Below are the records; count the lines that include the string "inputs" and give only that number.
★ ★ ★ ★ ★ ★ ★
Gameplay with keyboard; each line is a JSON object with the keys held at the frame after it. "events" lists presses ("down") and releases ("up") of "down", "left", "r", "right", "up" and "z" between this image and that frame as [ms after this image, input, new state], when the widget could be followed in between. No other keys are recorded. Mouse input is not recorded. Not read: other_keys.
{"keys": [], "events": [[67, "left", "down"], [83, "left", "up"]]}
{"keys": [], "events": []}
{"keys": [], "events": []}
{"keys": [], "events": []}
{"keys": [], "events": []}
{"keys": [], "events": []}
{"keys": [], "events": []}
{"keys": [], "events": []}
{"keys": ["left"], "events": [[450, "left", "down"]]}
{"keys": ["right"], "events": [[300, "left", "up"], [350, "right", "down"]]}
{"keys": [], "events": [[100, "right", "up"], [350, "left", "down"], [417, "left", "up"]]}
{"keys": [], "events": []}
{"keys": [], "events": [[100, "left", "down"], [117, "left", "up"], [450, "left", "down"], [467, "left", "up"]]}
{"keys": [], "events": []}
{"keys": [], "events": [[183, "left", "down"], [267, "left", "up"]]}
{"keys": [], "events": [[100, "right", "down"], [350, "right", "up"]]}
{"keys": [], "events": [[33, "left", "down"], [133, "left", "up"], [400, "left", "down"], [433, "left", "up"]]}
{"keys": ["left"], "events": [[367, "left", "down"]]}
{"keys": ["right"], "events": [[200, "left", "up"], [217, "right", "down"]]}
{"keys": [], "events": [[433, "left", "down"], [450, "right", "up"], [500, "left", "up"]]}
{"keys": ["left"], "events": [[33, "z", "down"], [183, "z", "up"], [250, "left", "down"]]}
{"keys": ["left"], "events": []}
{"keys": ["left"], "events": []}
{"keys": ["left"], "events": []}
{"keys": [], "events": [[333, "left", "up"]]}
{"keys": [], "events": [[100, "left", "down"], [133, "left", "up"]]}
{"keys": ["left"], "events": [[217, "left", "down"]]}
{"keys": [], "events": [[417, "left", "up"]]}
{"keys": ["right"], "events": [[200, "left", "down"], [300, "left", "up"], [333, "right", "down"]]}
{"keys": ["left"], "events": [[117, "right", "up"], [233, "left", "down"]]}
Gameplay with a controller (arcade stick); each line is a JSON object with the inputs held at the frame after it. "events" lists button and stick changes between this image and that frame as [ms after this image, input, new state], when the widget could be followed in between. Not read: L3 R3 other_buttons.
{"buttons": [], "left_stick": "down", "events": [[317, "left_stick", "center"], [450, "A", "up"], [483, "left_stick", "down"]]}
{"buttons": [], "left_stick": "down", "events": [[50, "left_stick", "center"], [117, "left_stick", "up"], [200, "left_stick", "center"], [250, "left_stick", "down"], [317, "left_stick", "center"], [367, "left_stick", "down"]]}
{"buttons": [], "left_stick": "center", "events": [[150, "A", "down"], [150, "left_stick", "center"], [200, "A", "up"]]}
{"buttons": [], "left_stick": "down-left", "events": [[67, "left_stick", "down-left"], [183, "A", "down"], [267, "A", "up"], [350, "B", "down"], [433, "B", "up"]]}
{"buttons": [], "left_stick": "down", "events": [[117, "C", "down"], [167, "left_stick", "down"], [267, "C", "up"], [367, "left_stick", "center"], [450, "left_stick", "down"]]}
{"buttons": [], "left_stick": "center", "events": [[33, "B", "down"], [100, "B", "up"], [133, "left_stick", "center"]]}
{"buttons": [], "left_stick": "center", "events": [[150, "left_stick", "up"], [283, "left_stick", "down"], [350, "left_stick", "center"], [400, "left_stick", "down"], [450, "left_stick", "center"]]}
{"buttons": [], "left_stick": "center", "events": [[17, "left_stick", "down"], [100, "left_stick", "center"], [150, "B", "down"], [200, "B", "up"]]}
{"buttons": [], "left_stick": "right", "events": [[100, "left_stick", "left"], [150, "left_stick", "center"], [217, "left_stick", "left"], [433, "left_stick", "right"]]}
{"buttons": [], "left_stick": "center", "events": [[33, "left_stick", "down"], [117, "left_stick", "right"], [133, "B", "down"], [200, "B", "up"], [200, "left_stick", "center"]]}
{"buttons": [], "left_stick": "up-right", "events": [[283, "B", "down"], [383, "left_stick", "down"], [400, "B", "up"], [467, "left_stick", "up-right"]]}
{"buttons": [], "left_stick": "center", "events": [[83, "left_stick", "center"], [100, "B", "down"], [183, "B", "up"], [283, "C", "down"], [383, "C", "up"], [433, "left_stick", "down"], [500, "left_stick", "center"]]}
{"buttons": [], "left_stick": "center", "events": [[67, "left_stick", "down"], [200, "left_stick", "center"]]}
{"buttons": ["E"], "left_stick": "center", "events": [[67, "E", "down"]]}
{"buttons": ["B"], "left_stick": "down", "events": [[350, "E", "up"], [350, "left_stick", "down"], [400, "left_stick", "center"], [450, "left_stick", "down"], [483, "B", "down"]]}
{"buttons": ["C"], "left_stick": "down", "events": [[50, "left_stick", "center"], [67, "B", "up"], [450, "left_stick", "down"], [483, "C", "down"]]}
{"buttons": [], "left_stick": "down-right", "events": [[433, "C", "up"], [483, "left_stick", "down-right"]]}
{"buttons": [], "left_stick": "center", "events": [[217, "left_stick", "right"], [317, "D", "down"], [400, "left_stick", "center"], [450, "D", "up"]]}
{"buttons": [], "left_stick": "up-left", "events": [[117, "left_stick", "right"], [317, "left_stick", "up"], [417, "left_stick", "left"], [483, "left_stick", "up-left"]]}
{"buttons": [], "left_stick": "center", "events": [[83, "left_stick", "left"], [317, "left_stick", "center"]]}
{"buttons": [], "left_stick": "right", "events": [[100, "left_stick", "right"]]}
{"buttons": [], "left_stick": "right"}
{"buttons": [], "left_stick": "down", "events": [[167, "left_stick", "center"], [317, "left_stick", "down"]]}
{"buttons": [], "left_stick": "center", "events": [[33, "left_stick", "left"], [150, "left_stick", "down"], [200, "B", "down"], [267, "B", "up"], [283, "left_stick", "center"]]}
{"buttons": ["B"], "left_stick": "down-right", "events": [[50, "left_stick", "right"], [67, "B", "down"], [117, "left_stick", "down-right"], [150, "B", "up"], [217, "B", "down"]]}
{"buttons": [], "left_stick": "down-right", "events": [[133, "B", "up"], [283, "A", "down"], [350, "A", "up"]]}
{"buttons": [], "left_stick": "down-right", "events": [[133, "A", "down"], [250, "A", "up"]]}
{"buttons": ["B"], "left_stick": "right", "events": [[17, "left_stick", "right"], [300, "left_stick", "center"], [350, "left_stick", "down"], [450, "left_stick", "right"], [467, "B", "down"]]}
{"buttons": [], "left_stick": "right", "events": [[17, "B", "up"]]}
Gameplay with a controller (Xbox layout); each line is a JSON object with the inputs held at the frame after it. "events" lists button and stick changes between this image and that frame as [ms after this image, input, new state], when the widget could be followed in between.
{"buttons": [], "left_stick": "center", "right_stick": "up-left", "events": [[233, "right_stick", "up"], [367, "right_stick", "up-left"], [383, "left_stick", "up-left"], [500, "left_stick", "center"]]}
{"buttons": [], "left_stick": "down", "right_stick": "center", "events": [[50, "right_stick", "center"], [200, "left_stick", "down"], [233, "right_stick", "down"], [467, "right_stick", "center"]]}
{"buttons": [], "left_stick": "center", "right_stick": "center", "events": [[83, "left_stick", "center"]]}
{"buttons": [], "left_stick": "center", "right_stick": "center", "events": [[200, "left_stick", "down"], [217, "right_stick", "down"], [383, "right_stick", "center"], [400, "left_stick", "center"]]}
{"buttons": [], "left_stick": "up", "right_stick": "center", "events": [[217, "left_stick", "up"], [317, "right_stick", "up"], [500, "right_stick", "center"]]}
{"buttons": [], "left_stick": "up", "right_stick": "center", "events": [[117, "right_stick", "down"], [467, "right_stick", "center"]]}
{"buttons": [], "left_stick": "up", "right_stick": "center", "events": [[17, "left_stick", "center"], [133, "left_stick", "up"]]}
★ ★ ★ ★ ★ ★ ★
Answer: 2